Copy the records exactly, every one of them.

---------- Data for review ----------

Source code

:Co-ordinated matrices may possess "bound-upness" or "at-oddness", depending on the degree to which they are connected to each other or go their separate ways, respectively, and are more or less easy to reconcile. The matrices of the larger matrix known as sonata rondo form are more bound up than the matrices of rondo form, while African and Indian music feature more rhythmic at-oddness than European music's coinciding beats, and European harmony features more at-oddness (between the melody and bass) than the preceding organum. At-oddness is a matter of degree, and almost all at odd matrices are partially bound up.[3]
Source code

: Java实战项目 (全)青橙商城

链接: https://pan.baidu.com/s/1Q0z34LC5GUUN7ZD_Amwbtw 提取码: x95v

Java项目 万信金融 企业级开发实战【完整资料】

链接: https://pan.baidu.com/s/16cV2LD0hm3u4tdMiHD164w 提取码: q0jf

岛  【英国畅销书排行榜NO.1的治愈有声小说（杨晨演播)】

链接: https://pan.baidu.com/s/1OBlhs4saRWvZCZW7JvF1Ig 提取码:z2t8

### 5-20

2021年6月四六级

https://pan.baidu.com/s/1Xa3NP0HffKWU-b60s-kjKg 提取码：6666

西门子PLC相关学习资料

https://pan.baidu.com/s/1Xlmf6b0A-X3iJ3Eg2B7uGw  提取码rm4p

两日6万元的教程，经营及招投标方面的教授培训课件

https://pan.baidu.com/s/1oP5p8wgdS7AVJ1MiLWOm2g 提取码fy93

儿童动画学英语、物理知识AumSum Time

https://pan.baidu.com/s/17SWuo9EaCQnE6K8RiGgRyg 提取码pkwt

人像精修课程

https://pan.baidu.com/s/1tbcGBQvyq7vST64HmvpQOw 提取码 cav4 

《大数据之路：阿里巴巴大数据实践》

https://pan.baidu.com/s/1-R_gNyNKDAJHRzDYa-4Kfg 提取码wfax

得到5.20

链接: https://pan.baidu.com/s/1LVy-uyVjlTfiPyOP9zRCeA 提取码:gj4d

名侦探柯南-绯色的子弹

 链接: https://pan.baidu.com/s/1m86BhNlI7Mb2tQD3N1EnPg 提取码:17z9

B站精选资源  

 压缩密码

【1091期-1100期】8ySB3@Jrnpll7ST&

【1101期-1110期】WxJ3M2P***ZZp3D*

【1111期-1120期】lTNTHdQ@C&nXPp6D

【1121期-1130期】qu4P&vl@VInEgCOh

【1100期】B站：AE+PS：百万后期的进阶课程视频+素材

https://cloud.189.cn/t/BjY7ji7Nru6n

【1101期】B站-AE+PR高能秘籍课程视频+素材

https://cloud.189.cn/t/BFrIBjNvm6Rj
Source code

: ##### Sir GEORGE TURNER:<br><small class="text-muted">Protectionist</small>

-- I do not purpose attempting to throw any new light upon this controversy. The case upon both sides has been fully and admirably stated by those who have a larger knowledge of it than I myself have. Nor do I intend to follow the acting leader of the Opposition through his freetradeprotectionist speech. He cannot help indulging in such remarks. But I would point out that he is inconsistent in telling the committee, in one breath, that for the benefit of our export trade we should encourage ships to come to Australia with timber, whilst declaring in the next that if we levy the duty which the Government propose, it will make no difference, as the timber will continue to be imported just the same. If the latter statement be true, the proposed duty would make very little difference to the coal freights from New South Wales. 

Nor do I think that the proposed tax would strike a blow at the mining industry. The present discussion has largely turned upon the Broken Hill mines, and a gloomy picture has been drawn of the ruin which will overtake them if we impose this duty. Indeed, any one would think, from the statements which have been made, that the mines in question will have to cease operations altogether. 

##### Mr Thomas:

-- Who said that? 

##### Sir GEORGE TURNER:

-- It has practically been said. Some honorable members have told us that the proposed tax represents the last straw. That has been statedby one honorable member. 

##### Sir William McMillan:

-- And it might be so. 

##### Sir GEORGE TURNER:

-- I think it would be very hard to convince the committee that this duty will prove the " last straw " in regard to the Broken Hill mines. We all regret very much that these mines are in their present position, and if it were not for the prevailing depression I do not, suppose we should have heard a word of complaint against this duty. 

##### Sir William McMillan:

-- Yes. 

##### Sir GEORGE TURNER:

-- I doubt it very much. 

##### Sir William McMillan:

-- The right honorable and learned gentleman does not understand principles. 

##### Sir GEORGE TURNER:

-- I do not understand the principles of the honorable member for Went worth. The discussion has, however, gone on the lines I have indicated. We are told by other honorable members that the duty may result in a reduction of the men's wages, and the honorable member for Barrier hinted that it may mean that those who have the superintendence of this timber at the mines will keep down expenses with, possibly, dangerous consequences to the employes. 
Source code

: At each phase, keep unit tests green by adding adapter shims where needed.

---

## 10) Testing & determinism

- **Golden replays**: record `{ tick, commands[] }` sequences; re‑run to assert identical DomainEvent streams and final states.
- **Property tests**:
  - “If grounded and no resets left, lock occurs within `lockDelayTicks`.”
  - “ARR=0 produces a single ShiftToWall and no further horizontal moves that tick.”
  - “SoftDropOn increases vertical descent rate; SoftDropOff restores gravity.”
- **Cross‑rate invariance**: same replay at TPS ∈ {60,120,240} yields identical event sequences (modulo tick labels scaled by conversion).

----------

## Answer to the problem
Source code

:Co-ordinated matrices may possess "bound-upness" or "at-oddness", depending on the degree to which they are connected to each other or go their separate ways, respectively, and are more or less easy to reconcile. The matrices of the larger matrix known as sonata rondo form are more bound up than the matrices of rondo form, while African and Indian music feature more rhythmic at-oddness than European music's coinciding beats, and European harmony features more at-oddness (between the melody and bass) than the preceding organum. At-oddness is a matter of degree, and almost all at odd matrices are partially bound up.[3]
Source code

: Java实战项目 (全)青橙商城

链接: https://pan.baidu.com/s/1Q0z34LC5GUUN7ZD_Amwbtw 提取码: x95v

Java项目 万信金融 企业级开发实战【完整资料】

链接: https://pan.baidu.com/s/16cV2LD0hm3u4tdMiHD164w 提取码: q0jf

岛  【英国畅销书排行榜NO.1的治愈有声小说（杨晨演播)】

链接: https://pan.baidu.com/s/1OBlhs4saRWvZCZW7JvF1Ig 提取码:z2t8

### 5-20

2021年6月四六级

https://pan.baidu.com/s/1Xa3NP0HffKWU-b60s-kjKg 提取码：6666

西门子PLC相关学习资料

https://pan.baidu.com/s/1Xlmf6b0A-X3iJ3Eg2B7uGw  提取码rm4p

两日6万元的教程，经营及招投标方面的教授培训课件

https://pan.baidu.com/s/1oP5p8wgdS7AVJ1MiLWOm2g 提取码fy93

儿童动画学英语、物理知识AumSum Time

https://pan.baidu.com/s/17SWuo9EaCQnE6K8RiGgRyg 提取码pkwt

人像精修课程

https://pan.baidu.com/s/1tbcGBQvyq7vST64HmvpQOw 提取码 cav4 

《大数据之路：阿里巴巴大数据实践》

https://pan.baidu.com/s/1-R_gNyNKDAJHRzDYa-4Kfg 提取码wfax

得到5.20

链接: https://pan.baidu.com/s/1LVy-uyVjlTfiPyOP9zRCeA 提取码:gj4d

名侦探柯南-绯色的子弹

 链接: https://pan.baidu.com/s/1m86BhNlI7Mb2tQD3N1EnPg 提取码:17z9

B站精选资源  

 压缩密码

【1091期-1100期】8ySB3@Jrnpll7ST&

【1101期-1110期】WxJ3M2P***ZZp3D*

【1111期-1120期】lTNTHdQ@C&nXPp6D

【1121期-1130期】qu4P&vl@VInEgCOh

【1100期】B站：AE+PS：百万后期的进阶课程视频+素材

https://cloud.189.cn/t/BjY7ji7Nru6n

【1101期】B站-AE+PR高能秘籍课程视频+素材

https://cloud.189.cn/t/BFrIBjNvm6Rj
Source code

: ##### Sir GEORGE TURNER:<br><small class="text-muted">Protectionist</small>

-- I do not purpose attempting to throw any new light upon this controversy. The case upon both sides has been fully and admirably stated by those who have a larger knowledge of it than I myself have. Nor do I intend to follow the acting leader of the Opposition through his freetradeprotectionist speech. He cannot help indulging in such remarks. But I would point out that he is inconsistent in telling the committee, in one breath, that for the benefit of our export trade we should encourage ships to come to Australia with timber, whilst declaring in the next that if we levy the duty which the Government propose, it will make no difference, as the timber will continue to be imported just the same. If the latter statement be true, the proposed duty would make very little difference to the coal freights from New South Wales. 

Nor do I think that the proposed tax would strike a blow at the mining industry. The present discussion has largely turned upon the Broken Hill mines, and a gloomy picture has been drawn of the ruin which will overtake them if we impose this duty. Indeed, any one would think, from the statements which have been made, that the mines in question will have to cease operations altogether. 

##### Mr Thomas:

-- Who said that? 

##### Sir GEORGE TURNER:

-- It has practically been said. Some honorable members have told us that the proposed tax represents the last straw. That has been statedby one honorable member. 

##### Sir William McMillan:

-- And it might be so. 

##### Sir GEORGE TURNER:

-- I think it would be very hard to convince the committee that this duty will prove the " last straw " in regard to the Broken Hill mines. We all regret very much that these mines are in their present position, and if it were not for the prevailing depression I do not, suppose we should have heard a word of complaint against this duty. 

##### Sir William McMillan:

-- Yes. 

##### Sir GEORGE TURNER:

-- I doubt it very much. 

##### Sir William McMillan:

-- The right honorable and learned gentleman does not understand principles. 

##### Sir GEORGE TURNER:

-- I do not understand the principles of the honorable member for Went worth. The discussion has, however, gone on the lines I have indicated. We are told by other honorable members that the duty may result in a reduction of the men's wages, and the honorable member for Barrier hinted that it may mean that those who have the superintendence of this timber at the mines will keep down expenses with, possibly, dangerous consequences to the employes. 
Source code

: At each phase, keep unit tests green by adding adapter shims where needed.

---

## 10) Testing & determinism

- **Golden replays**: record `{ tick, commands[] }` sequences; re‑run to assert identical DomainEvent streams and final states.
- **Property tests**:
  - “If grounded and no resets left, lock occurs within `lockDelayTicks`.”
  - “ARR=0 produces a single ShiftToWall and no further horizontal moves that tick.”
  - “SoftDropOn increases vertical descent rate; SoftDropOff restores gravity.”
- **Cross‑rate invariance**: same replay at TPS ∈ {60,120,240} yields identical event sequences (modulo tick labels scaled by conversion).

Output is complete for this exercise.